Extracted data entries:
※
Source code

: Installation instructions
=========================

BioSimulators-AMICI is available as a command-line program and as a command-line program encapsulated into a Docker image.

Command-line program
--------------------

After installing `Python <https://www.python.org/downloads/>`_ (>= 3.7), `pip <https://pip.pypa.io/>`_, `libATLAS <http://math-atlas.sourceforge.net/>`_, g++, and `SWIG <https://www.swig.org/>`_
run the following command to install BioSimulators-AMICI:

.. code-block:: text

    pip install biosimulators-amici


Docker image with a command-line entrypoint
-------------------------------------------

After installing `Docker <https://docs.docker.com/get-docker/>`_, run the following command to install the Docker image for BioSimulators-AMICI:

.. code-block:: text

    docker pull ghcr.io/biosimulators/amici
※
The number alone, please: how many lines in the data contain the string "After"?

2